----- STUDY MATERIAL -----

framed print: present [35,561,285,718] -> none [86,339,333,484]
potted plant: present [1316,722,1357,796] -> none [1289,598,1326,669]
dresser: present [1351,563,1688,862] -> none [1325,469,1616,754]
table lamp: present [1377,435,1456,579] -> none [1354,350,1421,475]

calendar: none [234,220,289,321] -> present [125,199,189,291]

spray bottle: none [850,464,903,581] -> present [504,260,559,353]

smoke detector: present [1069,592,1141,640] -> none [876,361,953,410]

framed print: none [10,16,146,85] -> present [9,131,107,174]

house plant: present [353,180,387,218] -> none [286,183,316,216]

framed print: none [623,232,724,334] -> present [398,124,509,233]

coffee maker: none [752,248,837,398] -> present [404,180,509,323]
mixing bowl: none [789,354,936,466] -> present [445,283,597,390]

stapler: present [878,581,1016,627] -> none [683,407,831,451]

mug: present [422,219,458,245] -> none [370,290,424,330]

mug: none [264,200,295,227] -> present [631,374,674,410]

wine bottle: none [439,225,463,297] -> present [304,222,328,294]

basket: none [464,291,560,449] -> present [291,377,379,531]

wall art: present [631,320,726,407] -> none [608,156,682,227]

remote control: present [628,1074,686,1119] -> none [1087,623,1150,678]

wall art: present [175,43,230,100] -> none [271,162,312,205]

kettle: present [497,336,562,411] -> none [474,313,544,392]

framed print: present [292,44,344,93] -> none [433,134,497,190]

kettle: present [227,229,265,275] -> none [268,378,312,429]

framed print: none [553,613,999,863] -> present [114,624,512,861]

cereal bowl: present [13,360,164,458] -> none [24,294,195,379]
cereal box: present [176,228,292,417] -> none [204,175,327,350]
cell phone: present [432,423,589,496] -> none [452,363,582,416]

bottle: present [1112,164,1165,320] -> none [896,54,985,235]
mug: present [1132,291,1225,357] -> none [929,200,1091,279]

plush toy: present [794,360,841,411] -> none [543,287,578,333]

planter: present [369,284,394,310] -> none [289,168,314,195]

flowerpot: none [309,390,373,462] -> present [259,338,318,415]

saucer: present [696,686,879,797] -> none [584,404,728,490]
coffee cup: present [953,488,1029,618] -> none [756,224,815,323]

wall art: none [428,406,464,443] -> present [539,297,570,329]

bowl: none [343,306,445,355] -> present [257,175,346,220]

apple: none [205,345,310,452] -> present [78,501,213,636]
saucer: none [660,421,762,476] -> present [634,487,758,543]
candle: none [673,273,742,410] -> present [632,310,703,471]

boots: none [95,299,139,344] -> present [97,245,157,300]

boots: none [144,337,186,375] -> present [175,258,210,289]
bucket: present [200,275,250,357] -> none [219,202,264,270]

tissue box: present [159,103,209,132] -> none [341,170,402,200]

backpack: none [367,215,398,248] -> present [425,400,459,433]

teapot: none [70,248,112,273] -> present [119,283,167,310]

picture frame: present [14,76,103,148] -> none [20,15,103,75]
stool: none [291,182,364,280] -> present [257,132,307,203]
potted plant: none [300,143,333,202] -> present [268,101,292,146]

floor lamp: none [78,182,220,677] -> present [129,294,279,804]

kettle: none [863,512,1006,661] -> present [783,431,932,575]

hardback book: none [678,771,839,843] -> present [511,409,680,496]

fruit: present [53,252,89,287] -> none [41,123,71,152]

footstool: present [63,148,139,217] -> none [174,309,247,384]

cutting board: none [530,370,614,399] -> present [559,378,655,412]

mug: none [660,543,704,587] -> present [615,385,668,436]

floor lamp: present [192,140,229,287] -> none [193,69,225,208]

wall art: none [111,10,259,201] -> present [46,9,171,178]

-----

## WORK INSTRUCTION
Make a verbatim copy of each record.

## ANSWER TO THIS PROBLEM
framed print: present [35,561,285,718] -> none [86,339,333,484]
potted plant: present [1316,722,1357,796] -> none [1289,598,1326,669]
dresser: present [1351,563,1688,862] -> none [1325,469,1616,754]
table lamp: present [1377,435,1456,579] -> none [1354,350,1421,475]

calendar: none [234,220,289,321] -> present [125,199,189,291]

spray bottle: none [850,464,903,581] -> present [504,260,559,353]

smoke detector: present [1069,592,1141,640] -> none [876,361,953,410]

framed print: none [10,16,146,85] -> present [9,131,107,174]

house plant: present [353,180,387,218] -> none [286,183,316,216]

framed print: none [623,232,724,334] -> present [398,124,509,233]

coffee maker: none [752,248,837,398] -> present [404,180,509,323]
mixing bowl: none [789,354,936,466] -> present [445,283,597,390]

stapler: present [878,581,1016,627] -> none [683,407,831,451]

mug: present [422,219,458,245] -> none [370,290,424,330]

mug: none [264,200,295,227] -> present [631,374,674,410]

wine bottle: none [439,225,463,297] -> present [304,222,328,294]

basket: none [464,291,560,449] -> present [291,377,379,531]

wall art: present [631,320,726,407] -> none [608,156,682,227]

remote control: present [628,1074,686,1119] -> none [1087,623,1150,678]

wall art: present [175,43,230,100] -> none [271,162,312,205]

kettle: present [497,336,562,411] -> none [474,313,544,392]

framed print: present [292,44,344,93] -> none [433,134,497,190]

kettle: present [227,229,265,275] -> none [268,378,312,429]

framed print: none [553,613,999,863] -> present [114,624,512,861]

cereal bowl: present [13,360,164,458] -> none [24,294,195,379]
cereal box: present [176,228,292,417] -> none [204,175,327,350]
cell phone: present [432,423,589,496] -> none [452,363,582,416]

bottle: present [1112,164,1165,320] -> none [896,54,985,235]
mug: present [1132,291,1225,357] -> none [929,200,1091,279]

plush toy: present [794,360,841,411] -> none [543,287,578,333]

planter: present [369,284,394,310] -> none [289,168,314,195]

flowerpot: none [309,390,373,462] -> present [259,338,318,415]

saucer: present [696,686,879,797] -> none [584,404,728,490]
coffee cup: present [953,488,1029,618] -> none [756,224,815,323]

wall art: none [428,406,464,443] -> present [539,297,570,329]

bowl: none [343,306,445,355] -> present [257,175,346,220]

apple: none [205,345,310,452] -> present [78,501,213,636]
saucer: none [660,421,762,476] -> present [634,487,758,543]
candle: none [673,273,742,410] -> present [632,310,703,471]

boots: none [95,299,139,344] -> present [97,245,157,300]

boots: none [144,337,186,375] -> present [175,258,210,289]
bucket: present [200,275,250,357] -> none [219,202,264,270]

tissue box: present [159,103,209,132] -> none [341,170,402,200]

backpack: none [367,215,398,248] -> present [425,400,459,433]

teapot: none [70,248,112,273] -> present [119,283,167,310]

picture frame: present [14,76,103,148] -> none [20,15,103,75]
stool: none [291,182,364,280] -> present [257,132,307,203]
potted plant: none [300,143,333,202] -> present [268,101,292,146]

floor lamp: none [78,182,220,677] -> present [129,294,279,804]

kettle: none [863,512,1006,661] -> present [783,431,932,575]

hardback book: none [678,771,839,843] -> present [511,409,680,496]

fruit: present [53,252,89,287] -> none [41,123,71,152]

footstool: present [63,148,139,217] -> none [174,309,247,384]

cutting board: none [530,370,614,399] -> present [559,378,655,412]

mug: none [660,543,704,587] -> present [615,385,668,436]

floor lamp: present [192,140,229,287] -> none [193,69,225,208]

wall art: none [111,10,259,201] -> present [46,9,171,178]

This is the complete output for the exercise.